Train your brain to focus again

Avery Boulware, Campus Carrier Editor in Chief

Do you remember when you got your first smart phone? I know I do. I had to save up my babysitting money for about a year to finally buy an IPhone 4 in the winter of my freshman year of high school.

It was everything that I dreamed it would be, and more. I immediately downloaded Instagram and Facebook (Twitter and Snapchat didn’t really exist yet) and found the perfect photo for the phone’s wallpaper.

No longer did I have to carry around both my flip phone and my iPod touch to be entertained. Now, it was all combined in this sleek new device, housed in a very clunky Otter Box case.

I loved my phone, but I wasn’t attached to it. Not like I am now. I now own an iPhone 7, and with each new upgrade, I have felt my dependence grow stronger and stronger.

I have recently begun to notice a severe decline in my attention span, especially since I have come to college. This is an incredibly inconvenient coincidence. I am doing at least twice the work I did in high school, but it feels four times more difficult. I can hardly read one page of a textbook without getting fidgety and checking my phone. This is especially comical when my Instagram feed looks no different than it did when I checked my phone two minutes before.

But prolonged attention on one subject will be the death of me. On Instagram, I only have to look at a photo for a few seconds before moving on to something else, and I only have to read a few words at a time.
In fact, if your caption is long enough to require a “read more” button, I probably won’t read it. I mourn this loss of attention.

I have checked my phone three times since beginning to write this. As a child, I spent most afternoons and evenings reading whatever I had checked out from the school library that day. I could devour a novel a week. I ruled the Accelerated Reading program.

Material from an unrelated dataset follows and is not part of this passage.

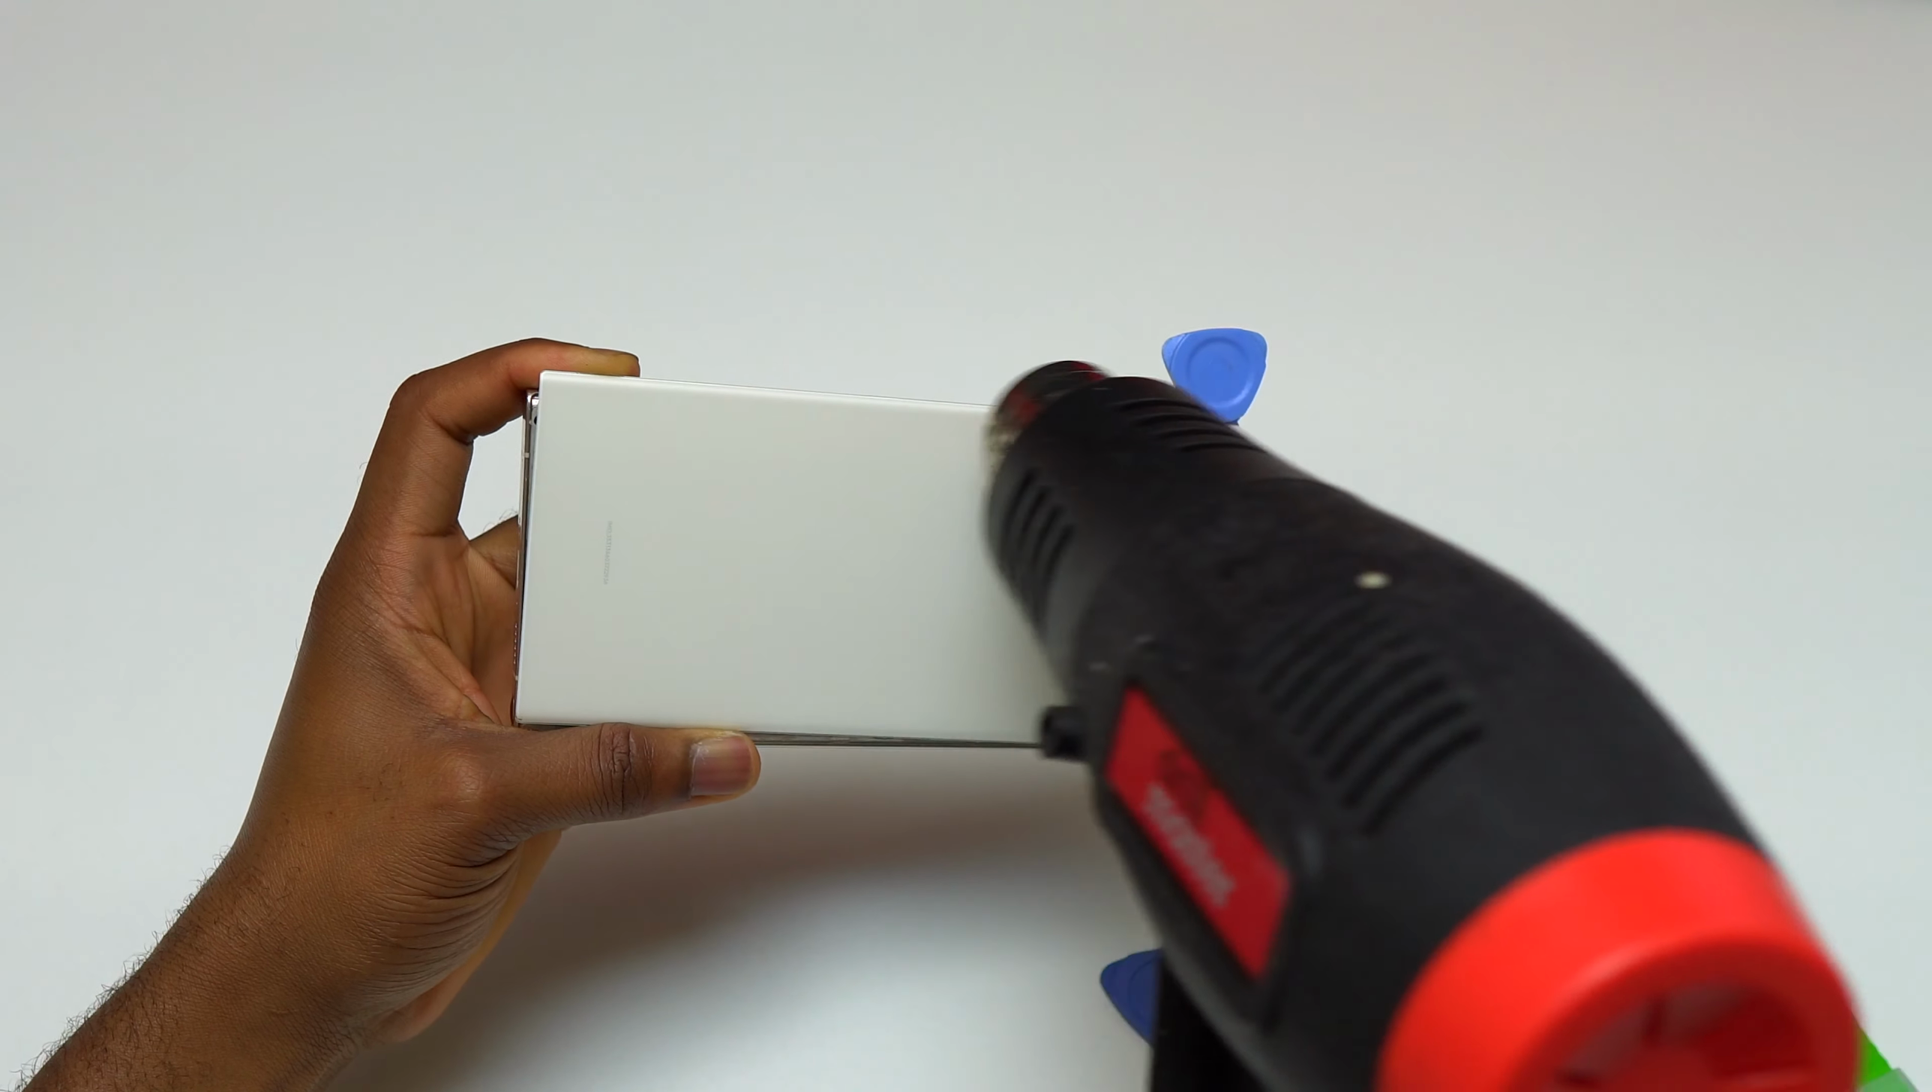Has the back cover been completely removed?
No.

In contrast, I have read two short books for pleasure in the last year. I haven’t finished a required novel for any of my English classes since coming to Berry (which may not be wise to admit in a campus-wide publication, but here we are). My ten-year-old self would be disappointed.

The problem is not unique to my brain, of course. According to research presented by statisticbrain.com, the average American’s attention span has dropped from 12 seconds in 2000 to 8.25 seconds in 2015. For comparison’s sake, a goldfish has an attention span of 9 seconds. In other words, if you’ve read my piece this far, you’re doing great. Keep going!

I’m not proposing we throw our phones into the ocean and go off the grid. Digital communication is amazing. Through technology, we can learn more and learn it faster. We can save more lives and reach more people and serve one another better.

I’m proposing we begin to retrain our brains. Just like we exercise to keep our bodies in shape, we truly must keep our brains in shape.